◆ Te analyseren tekst

◇ ◇ ◇ ◇

Paragraaf 2. Informele afhandeling en ambtelijk horen

 

Artikel 2. Vooronderzoek en informele behandeling

  • 1.

    Het bestuursorgaan onderzoekt of het bezwaarschrift informeel kan worden afgehandeld alvorens het verder in behandeling te nemen.

  • 2.

    Als het bezwaar in der minne wordt geschikt, legt het bestuursorgaan de gemaakte afspraken schriftelijk vast en neemt het zo nodig een nieuw besluit.

Artikel 3. Ambtelijk horen

  • 1.

    In de volgende categorieën van bezwaarschriften vindt het horen ambtelijk plaats:

    • a.

      bezwaarschriften tegen besluiten van het college op grond van de afvalstoffenverordening van de gemeente Oosterhout, voor zover deze betrekking hebben op het onjuist aanbieden van huishoudelijke afvalstoffen of het dumpen.

  • 2.

    De ambtelijk hoorder wordt door het bestuursorgaan aangewezen.

  • 3.

    Het bestuursorgaan bepaalt de wijze en het tijdstip van het horen.

  • 4.

    Als de bezwaarmaker of het bestuursorgaan het bezwaarschrift aan de commissie wil voorleggen, kan het bestuursorgaan besluiten dat het horen door de commissie plaatsvindt.  

Paragraaf 3. Commissie

 

Artikel 4. Taak en bevoegdheid commissie

  • 1.

    Er is een commissie ter voorbereiding van de beslissing op bezwaren tegen besluiten van de raad, het college en de burgemeester.

  • 2.

    De commissie is belast met het horen en adviseren over de volledige heroverweging van bestreden besluiten.

  • 3.

◇ ◇ ◇ ◇

◆ Opdracht
Geef uit de regeling over bezwaarschriften letterlijk het deel weer dat opent met de woorden "Paragraaf 2. Informele" en sluit met "een nieuw besluit.". Baseer je uitsluitend op de tekst hierboven.

◇ ◇ ◇ ◇

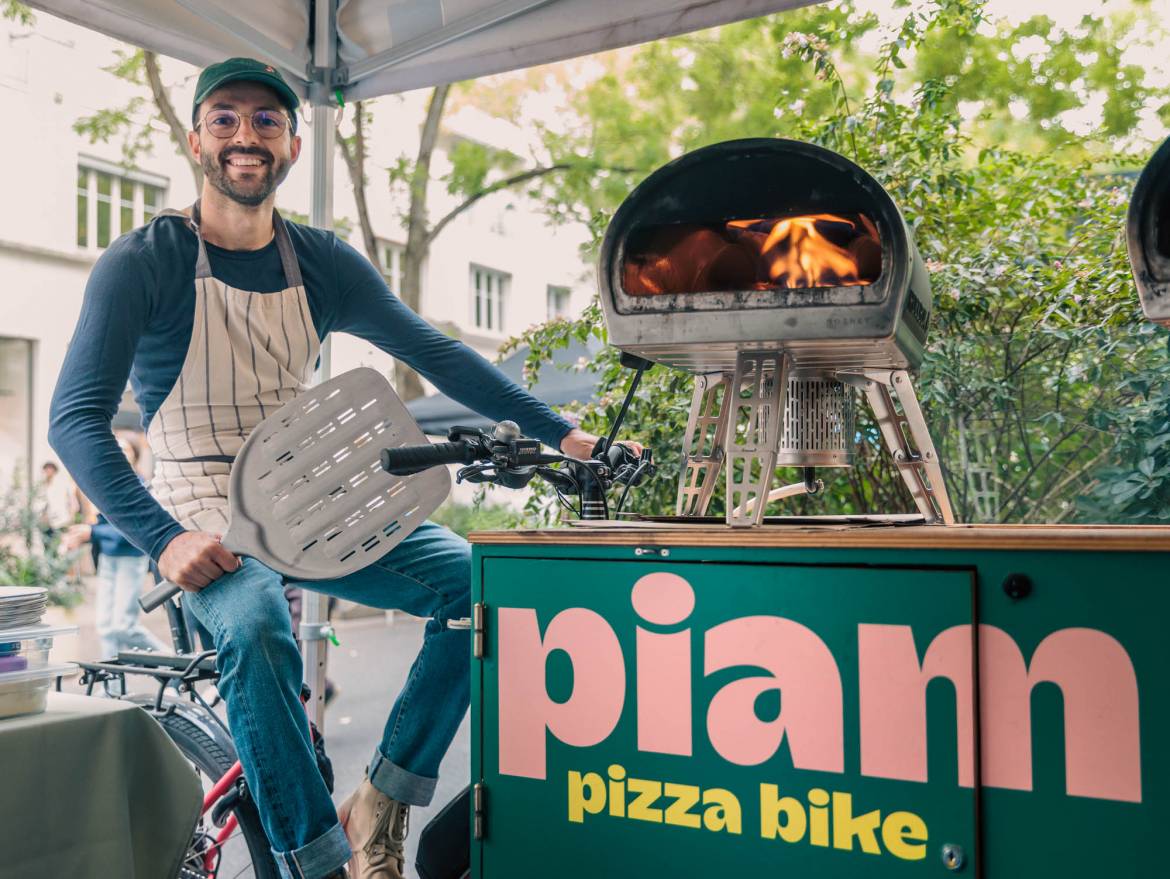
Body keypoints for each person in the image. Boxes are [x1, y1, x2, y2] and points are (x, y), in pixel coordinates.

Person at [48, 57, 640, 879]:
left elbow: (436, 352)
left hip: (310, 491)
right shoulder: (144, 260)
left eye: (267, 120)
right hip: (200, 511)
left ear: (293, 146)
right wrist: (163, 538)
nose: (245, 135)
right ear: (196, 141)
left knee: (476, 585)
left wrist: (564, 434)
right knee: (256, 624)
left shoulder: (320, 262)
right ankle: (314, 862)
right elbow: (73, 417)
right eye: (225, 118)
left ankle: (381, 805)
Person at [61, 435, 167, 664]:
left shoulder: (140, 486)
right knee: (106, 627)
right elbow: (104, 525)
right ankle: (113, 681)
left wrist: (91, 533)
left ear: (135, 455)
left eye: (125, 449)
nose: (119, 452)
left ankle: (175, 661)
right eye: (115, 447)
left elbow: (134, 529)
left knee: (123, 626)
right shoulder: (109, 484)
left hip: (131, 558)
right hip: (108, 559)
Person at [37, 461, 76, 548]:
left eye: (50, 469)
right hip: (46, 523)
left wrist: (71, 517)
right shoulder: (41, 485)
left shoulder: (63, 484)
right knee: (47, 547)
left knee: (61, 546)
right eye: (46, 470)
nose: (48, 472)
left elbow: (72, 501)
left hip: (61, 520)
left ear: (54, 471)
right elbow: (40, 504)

◇ ◇ ◇ ◇

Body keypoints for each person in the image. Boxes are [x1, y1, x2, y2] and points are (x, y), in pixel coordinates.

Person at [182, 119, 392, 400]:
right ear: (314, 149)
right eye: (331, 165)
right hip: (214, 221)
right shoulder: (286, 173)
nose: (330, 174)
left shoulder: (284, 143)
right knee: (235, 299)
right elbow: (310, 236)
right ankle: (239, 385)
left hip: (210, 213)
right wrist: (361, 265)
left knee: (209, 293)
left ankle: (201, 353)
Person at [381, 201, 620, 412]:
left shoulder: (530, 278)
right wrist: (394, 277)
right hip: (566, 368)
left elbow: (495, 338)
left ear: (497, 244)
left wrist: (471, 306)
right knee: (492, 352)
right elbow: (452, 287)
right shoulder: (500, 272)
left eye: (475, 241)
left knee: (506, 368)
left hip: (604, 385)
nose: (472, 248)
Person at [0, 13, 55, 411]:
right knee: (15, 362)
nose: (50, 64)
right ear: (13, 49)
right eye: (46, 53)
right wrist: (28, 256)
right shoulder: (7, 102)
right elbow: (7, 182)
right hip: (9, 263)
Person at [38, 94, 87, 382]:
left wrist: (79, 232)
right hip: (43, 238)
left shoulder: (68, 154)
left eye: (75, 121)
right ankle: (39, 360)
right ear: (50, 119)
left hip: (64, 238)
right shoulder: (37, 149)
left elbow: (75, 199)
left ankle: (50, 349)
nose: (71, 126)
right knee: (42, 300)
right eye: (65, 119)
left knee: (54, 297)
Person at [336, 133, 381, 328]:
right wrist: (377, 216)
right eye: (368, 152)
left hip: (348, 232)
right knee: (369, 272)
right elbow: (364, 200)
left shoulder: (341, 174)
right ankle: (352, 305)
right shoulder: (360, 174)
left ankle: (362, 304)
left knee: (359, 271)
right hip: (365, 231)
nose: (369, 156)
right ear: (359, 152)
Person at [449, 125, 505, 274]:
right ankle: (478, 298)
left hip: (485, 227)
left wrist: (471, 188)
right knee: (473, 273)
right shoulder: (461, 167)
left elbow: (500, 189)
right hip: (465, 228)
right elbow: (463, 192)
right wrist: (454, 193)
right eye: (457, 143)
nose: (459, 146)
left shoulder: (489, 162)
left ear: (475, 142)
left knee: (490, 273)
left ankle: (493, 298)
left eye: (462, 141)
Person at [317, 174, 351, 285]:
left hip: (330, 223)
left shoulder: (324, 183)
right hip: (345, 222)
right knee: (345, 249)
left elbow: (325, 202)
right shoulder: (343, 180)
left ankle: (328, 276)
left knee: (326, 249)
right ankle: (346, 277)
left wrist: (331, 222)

◇ ◇ ◇ ◇

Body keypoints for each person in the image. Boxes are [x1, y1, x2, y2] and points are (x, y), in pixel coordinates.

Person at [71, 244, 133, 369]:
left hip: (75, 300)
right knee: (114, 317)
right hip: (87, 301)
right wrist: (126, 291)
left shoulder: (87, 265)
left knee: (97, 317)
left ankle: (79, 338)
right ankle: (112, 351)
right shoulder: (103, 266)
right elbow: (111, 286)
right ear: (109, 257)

◇ ◇ ◇ ◇

◆ Definitief antwoord
Paragraaf 2. Informele afhandeling en ambtelijk horen

 

Artikel 2. Vooronderzoek en informele behandeling

  • 1.

    Het bestuursorgaan onderzoekt of het bezwaarschrift informeel kan worden afgehandeld alvorens het verder in behandeling te nemen.

  • 2.

    Als het bezwaar in der minne wordt geschikt, legt het bestuursorgaan de gemaakte afspraken schriftelijk vast en neemt het zo nodig een nieuw besluit.